**Records for processing:**
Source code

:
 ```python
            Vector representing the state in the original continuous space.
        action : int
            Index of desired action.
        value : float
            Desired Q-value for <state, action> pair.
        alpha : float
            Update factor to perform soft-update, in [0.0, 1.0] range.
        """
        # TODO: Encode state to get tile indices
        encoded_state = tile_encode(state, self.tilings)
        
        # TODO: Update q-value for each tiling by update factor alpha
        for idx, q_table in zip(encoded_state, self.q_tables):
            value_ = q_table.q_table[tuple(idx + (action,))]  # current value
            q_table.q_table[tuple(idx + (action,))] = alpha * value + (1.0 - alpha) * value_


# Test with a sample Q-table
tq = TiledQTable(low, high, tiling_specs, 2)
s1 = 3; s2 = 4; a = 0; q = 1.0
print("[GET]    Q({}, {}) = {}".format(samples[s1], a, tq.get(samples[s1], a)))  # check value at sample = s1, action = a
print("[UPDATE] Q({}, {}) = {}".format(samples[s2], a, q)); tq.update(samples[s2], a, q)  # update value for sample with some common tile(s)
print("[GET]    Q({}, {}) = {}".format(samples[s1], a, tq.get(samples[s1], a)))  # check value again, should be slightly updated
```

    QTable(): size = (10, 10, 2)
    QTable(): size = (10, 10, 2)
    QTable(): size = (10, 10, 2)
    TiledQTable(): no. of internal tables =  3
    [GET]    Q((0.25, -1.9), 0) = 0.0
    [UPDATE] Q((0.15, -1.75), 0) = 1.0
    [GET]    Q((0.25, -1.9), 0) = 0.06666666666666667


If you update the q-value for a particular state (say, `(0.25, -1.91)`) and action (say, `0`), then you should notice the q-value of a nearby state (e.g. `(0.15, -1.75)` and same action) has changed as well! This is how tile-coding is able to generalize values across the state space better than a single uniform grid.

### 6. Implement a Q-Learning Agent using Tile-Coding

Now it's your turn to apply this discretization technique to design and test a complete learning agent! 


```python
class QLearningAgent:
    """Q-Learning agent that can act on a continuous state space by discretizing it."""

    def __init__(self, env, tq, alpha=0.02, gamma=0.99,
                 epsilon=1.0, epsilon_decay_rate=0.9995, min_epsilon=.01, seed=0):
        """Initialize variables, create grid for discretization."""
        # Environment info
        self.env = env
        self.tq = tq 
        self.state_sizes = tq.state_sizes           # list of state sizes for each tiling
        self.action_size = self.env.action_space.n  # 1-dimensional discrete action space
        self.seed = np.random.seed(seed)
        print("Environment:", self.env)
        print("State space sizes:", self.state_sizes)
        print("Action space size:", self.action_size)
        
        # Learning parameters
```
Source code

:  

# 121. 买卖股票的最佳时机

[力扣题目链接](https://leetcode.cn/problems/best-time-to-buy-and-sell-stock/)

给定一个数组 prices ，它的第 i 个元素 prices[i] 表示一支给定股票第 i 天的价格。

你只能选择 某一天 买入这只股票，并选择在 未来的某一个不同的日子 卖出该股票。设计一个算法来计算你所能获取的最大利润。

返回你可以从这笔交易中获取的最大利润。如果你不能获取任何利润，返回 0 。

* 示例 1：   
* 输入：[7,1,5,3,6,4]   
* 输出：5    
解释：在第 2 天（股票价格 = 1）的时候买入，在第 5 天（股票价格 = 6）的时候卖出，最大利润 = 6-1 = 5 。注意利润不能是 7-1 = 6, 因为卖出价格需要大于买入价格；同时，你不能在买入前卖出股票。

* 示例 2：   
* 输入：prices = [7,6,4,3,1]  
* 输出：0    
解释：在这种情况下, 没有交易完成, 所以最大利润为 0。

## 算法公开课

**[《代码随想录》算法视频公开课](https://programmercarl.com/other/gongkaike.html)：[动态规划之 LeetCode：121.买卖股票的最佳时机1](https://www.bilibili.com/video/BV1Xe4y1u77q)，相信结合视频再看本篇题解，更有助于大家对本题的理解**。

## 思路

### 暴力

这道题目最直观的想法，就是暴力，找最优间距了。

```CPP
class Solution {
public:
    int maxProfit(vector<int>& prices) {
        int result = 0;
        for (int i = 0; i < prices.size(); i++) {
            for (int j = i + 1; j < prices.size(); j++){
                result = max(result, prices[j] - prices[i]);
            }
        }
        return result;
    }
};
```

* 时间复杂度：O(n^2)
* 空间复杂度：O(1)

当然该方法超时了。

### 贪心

**What you are asked to do:**
Your reply should consist of all the records, restated exactly.

**Answer area:**
Source code

:
 ```python
            Vector representing the state in the original continuous space.
        action : int
            Index of desired action.
        value : float
            Desired Q-value for <state, action> pair.
        alpha : float
            Update factor to perform soft-update, in [0.0, 1.0] range.
        """
        # TODO: Encode state to get tile indices
        encoded_state = tile_encode(state, self.tilings)
        
        # TODO: Update q-value for each tiling by update factor alpha
        for idx, q_table in zip(encoded_state, self.q_tables):
            value_ = q_table.q_table[tuple(idx + (action,))]  # current value
            q_table.q_table[tuple(idx + (action,))] = alpha * value + (1.0 - alpha) * value_


# Test with a sample Q-table
tq = TiledQTable(low, high, tiling_specs, 2)
s1 = 3; s2 = 4; a = 0; q = 1.0
print("[GET]    Q({}, {}) = {}".format(samples[s1], a, tq.get(samples[s1], a)))  # check value at sample = s1, action = a
print("[UPDATE] Q({}, {}) = {}".format(samples[s2], a, q)); tq.update(samples[s2], a, q)  # update value for sample with some common tile(s)
print("[GET]    Q({}, {}) = {}".format(samples[s1], a, tq.get(samples[s1], a)))  # check value again, should be slightly updated
```

    QTable(): size = (10, 10, 2)
    QTable(): size = (10, 10, 2)
    QTable(): size = (10, 10, 2)
    TiledQTable(): no. of internal tables =  3
    [GET]    Q((0.25, -1.9), 0) = 0.0
    [UPDATE] Q((0.15, -1.75), 0) = 1.0
    [GET]    Q((0.25, -1.9), 0) = 0.06666666666666667


If you update the q-value for a particular state (say, `(0.25, -1.91)`) and action (say, `0`), then you should notice the q-value of a nearby state (e.g. `(0.15, -1.75)` and same action) has changed as well! This is how tile-coding is able to generalize values across the state space better than a single uniform grid.

### 6. Implement a Q-Learning Agent using Tile-Coding

Now it's your turn to apply this discretization technique to design and test a complete learning agent! 


```python
class QLearningAgent:
    """Q-Learning agent that can act on a continuous state space by discretizing it."""

    def __init__(self, env, tq, alpha=0.02, gamma=0.99,
                 epsilon=1.0, epsilon_decay_rate=0.9995, min_epsilon=.01, seed=0):
        """Initialize variables, create grid for discretization."""
        # Environment info
        self.env = env
        self.tq = tq 
        self.state_sizes = tq.state_sizes           # list of state sizes for each tiling
        self.action_size = self.env.action_space.n  # 1-dimensional discrete action space
        self.seed = np.random.seed(seed)
        print("Environment:", self.env)
        print("State space sizes:", self.state_sizes)
        print("Action space size:", self.action_size)
        
        # Learning parameters
```
Source code

:  

# 121. 买卖股票的最佳时机

[力扣题目链接](https://leetcode.cn/problems/best-time-to-buy-and-sell-stock/)

给定一个数组 prices ，它的第 i 个元素 prices[i] 表示一支给定股票第 i 天的价格。

你只能选择 某一天 买入这只股票，并选择在 未来的某一个不同的日子 卖出该股票。设计一个算法来计算你所能获取的最大利润。

返回你可以从这笔交易中获取的最大利润。如果你不能获取任何利润，返回 0 。

* 示例 1：   
* 输入：[7,1,5,3,6,4]   
* 输出：5    
解释：在第 2 天（股票价格 = 1）的时候买入，在第 5 天（股票价格 = 6）的时候卖出，最大利润 = 6-1 = 5 。注意利润不能是 7-1 = 6, 因为卖出价格需要大于买入价格；同时，你不能在买入前卖出股票。

* 示例 2：   
* 输入：prices = [7,6,4,3,1]  
* 输出：0    
解释：在这种情况下, 没有交易完成, 所以最大利润为 0。

## 算法公开课

**[《代码随想录》算法视频公开课](https://programmercarl.com/other/gongkaike.html)：[动态规划之 LeetCode：121.买卖股票的最佳时机1](https://www.bilibili.com/video/BV1Xe4y1u77q)，相信结合视频再看本篇题解，更有助于大家对本题的理解**。

## 思路

### 暴力

这道题目最直观的想法，就是暴力，找最优间距了。

```CPP
class Solution {
public:
    int maxProfit(vector<int>& prices) {
        int result = 0;
        for (int i = 0; i < prices.size(); i++) {
            for (int j = i + 1; j < prices.size(); j++){
                result = max(result, prices[j] - prices[i]);
            }
        }
        return result;
    }
};
```

* 时间复杂度：O(n^2)
* 空间复杂度：O(1)

当然该方法超时了。

### 贪心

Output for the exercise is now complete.